Sometimes it just doesn’t pay for anyone to work for the public education system. Perhaps that’s what Hite and district employees are thinking right now. Things were supposed to get better once the district got the $50 million that the city promised that they were going to give them. In August.
Perhaps the reason why things haven’t improved is because the district rehired some personnel expecting the money, but the money hasn’t seemed to of found its way to 440 North Broad Street. Must be all the traffic.
The school district is in a tight spot right now and what makes things worse is that they have no power to do anything about it. They haven’t had the power since the state took over the district in 2001. Actually the district has given a lot of their power away to labor unions, over-paid employees, the state and the politicians in Philly which is part of the reason why they have no power now.
Governor Corbett continues to hold $45 million of the school’s money hostage because there haven’t been any concessions made by the PFT. Maybe that’s because the members of the union are currently working without a contract and don't really need to see the need to do anything or maybe it's because the teacher's union isn't looking to give any consessions, but get more consessions. This may a couple of the reasons why Corbett won’t budge.
So far Corbett has yet to address the issues of why hasn’t the school district improved since the takeover and why the state isn't being viewed as incompetent as some of the teachers that he wants to eliminate. He also hasn't figured out that if more people in this state had jobs then there would be more money coming into Harrisburg through tax revenues.
The PFT is continuing to paint themselves as victims of the system as well. The teachers have gotten a lot of press over the amount of money they have to spend on supplies in order to do their job. The real question is the amount they claim an actual amount or the amount they spent before they rake in the ridiculous bargains they get from Staples in July and August just by showing their school district ID card?
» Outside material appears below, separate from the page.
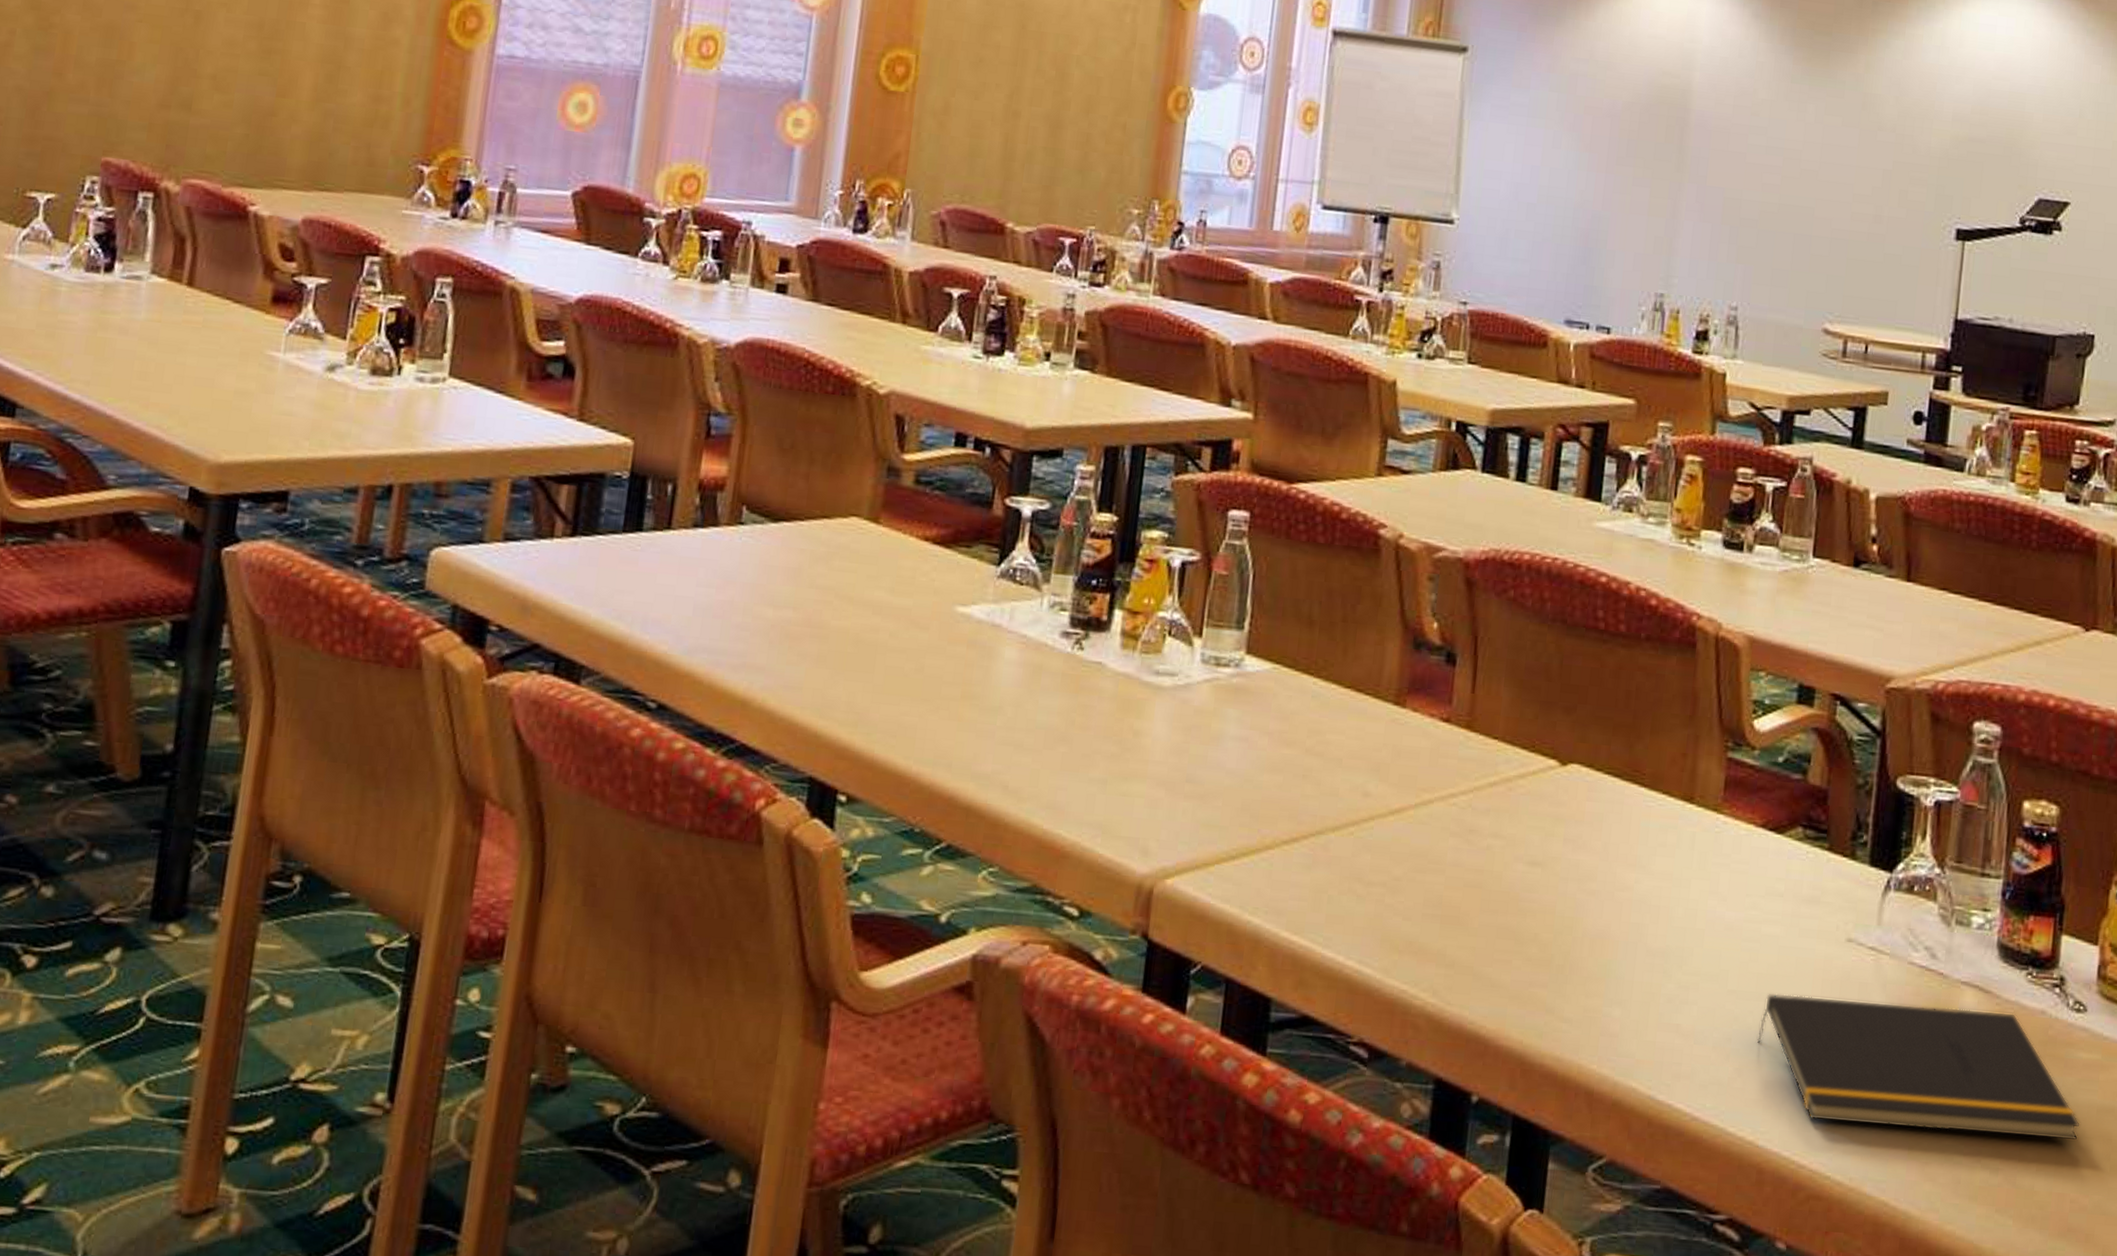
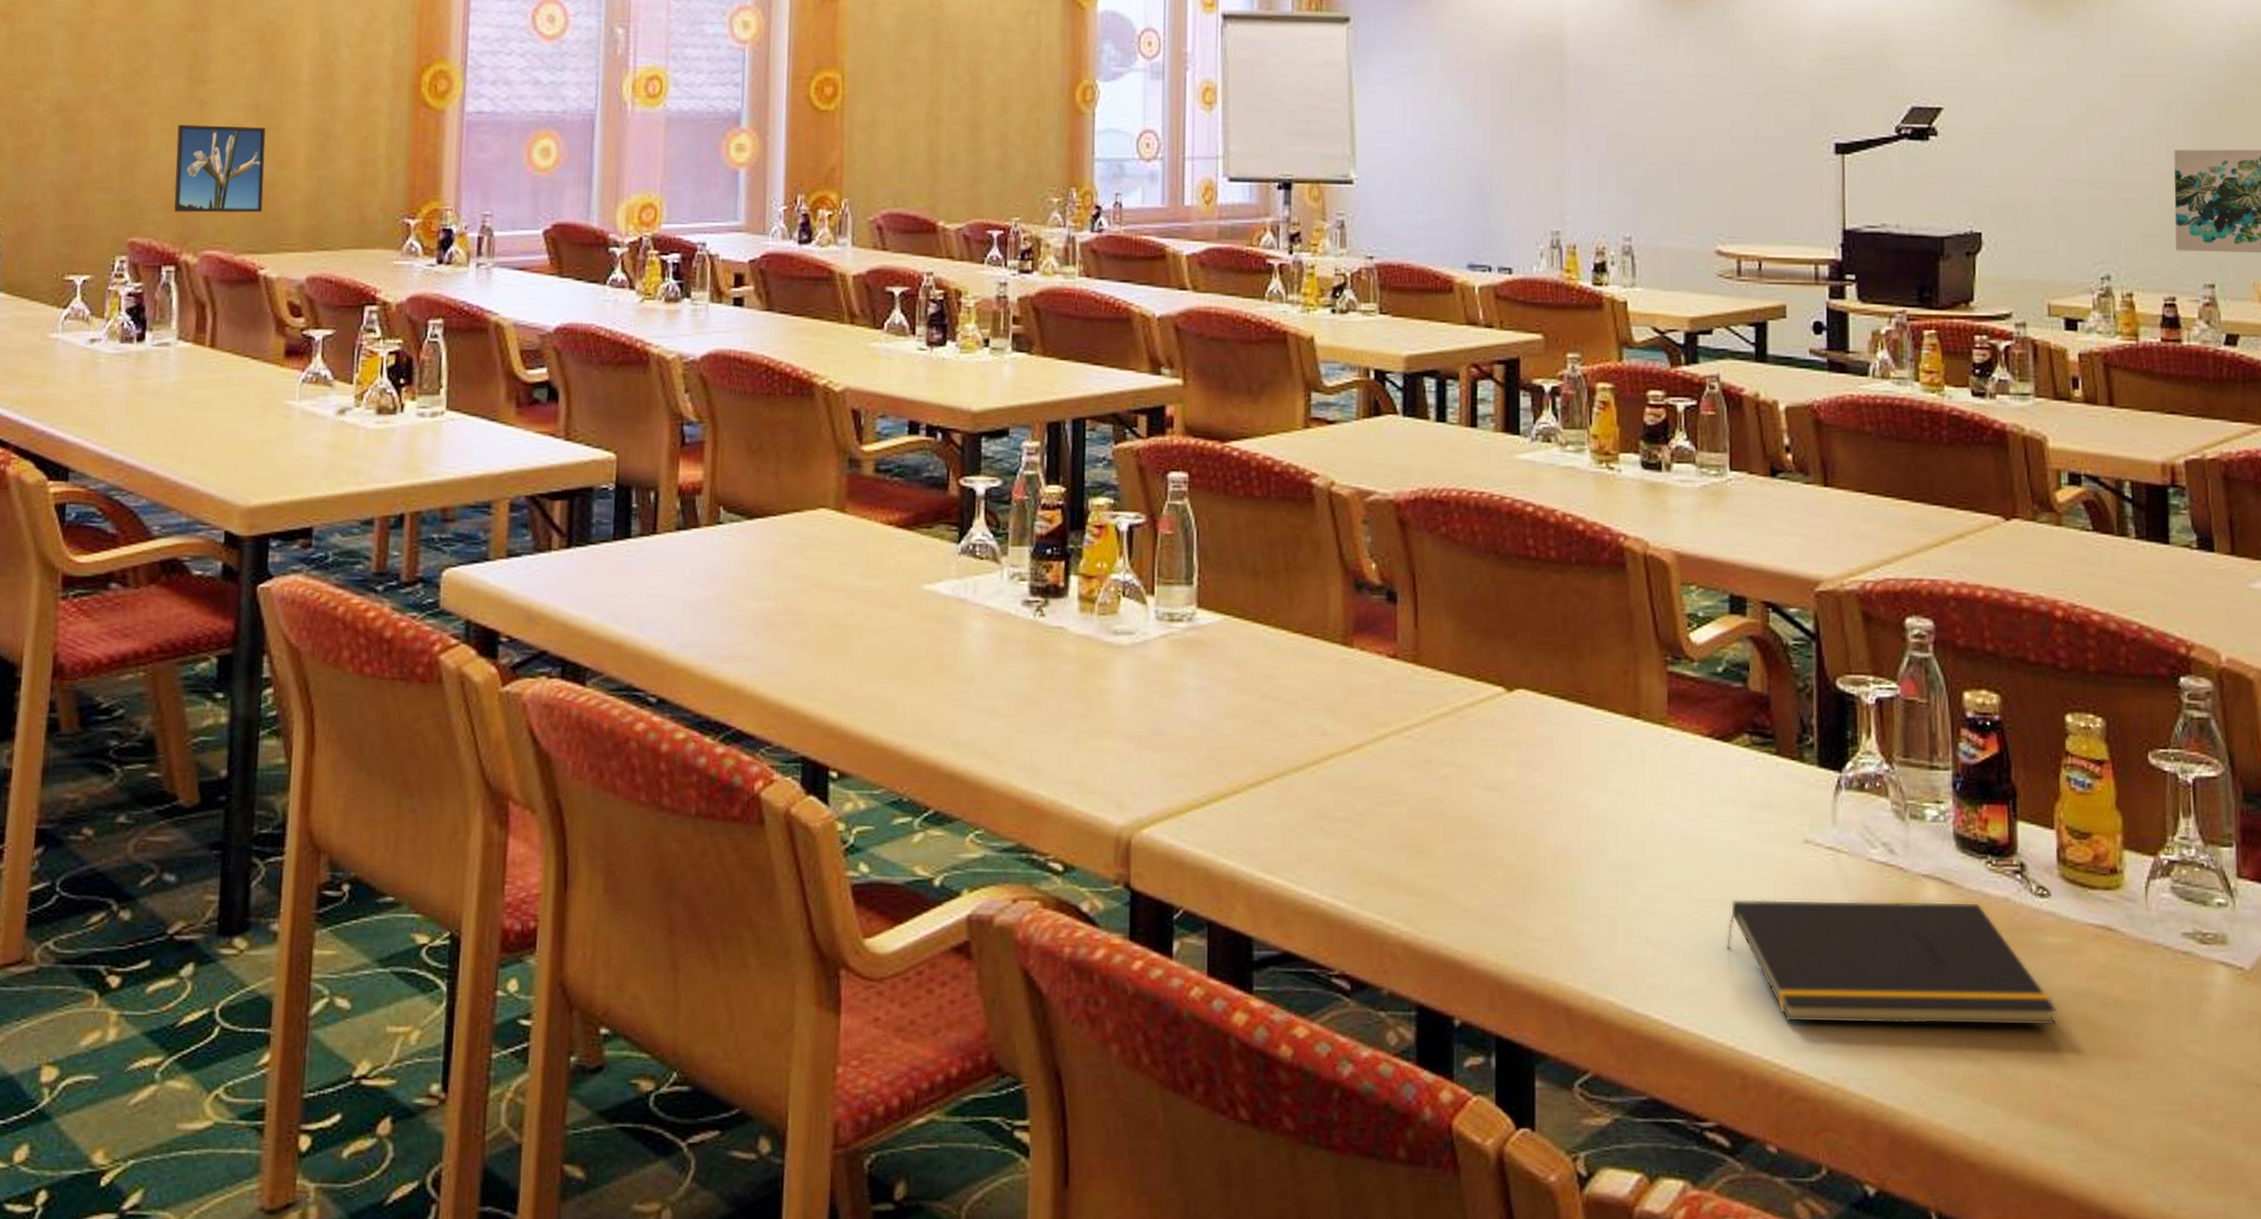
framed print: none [157,37,268,143] -> present [174,125,266,213]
The press also seems to forget that pretty much every occupation has to put out their own money to do their jobs. Lawyers have to purchase suits and briefcases, reporters have to purchase their own pens, notepads, tape recorders and often video cameras as well as the people who work in the trades industry (plumbers, electricians, carpenters and roofers) usually have to purchase their own tools and even their own trucks.
Now people in Philly are gathering around the schoolyard getting ready for Mayor Nutter and City Council President Darrell Clarke to duke it out over how they’re going to get the $50 million. Keep in mind that it’s now October and school has been in session for a month without the money they need.
Mayor Nutter has endorsed Governor Tom Corbett’s idea to borrow the money from Wall Street against future sales tax revenues. If the council members don’t approve it Nutter shook his fist in the air and defiantly stated that he would borrow the money from a general fund.
There are basically three issues here that perhaps Nutter didn’t consider before opening his mouth. The first is that Corbett has shown the residents of this city that he can’t be trusted. Also the residents of this city have been sitting down at an all-you-can-hate-buffet towards Corbett for two years. Finally borrowing the money could put some city services at risk a year or two from now. Nutter can’t make this a reality unless the members of City Council sign off on it. Read on.
Immediately after Nutter made his announcement Darrell Clarke made his own announcement. Actually he wasn't announcing a new plan, but a plan that Nutter originally proposed. He wants to give the district the money if they gave the city twenty-four properties to sell to the highest bidder.
The problem is that nobody is going to want to shell out that kind of money in neighborhoods that aren’t the best for developing a business or aren’t the best period. Another problem is some of these properties aren’t worth anything because they’re so dilapidated and the land they sit on is no bargain either.
For some unbeknownst reason Clarke seems to think that a developer will shell out more money than the property is worth in neighborhoods that don’t attract a fair amount of vehicle or foot traffic. In many cases these schools were the reason there was heavy vehicle and foot traffic in the neighborhood. Clarke also has an ulterior motive. He doesn’t want all the money to go to the district. He also wants some of the proceeds to go to the city’s Pension Fund which is more to the point of why Clarke is so against Nutter’s plan.
It seems that the district is at the mercy of politicians, but it’s a position that they with the SRC’s help have put themselves in. Perhaps this should serve as a cautionary tale to the Camden School District that has just been taken over by the state of New Jersey which also has a Republican Governor.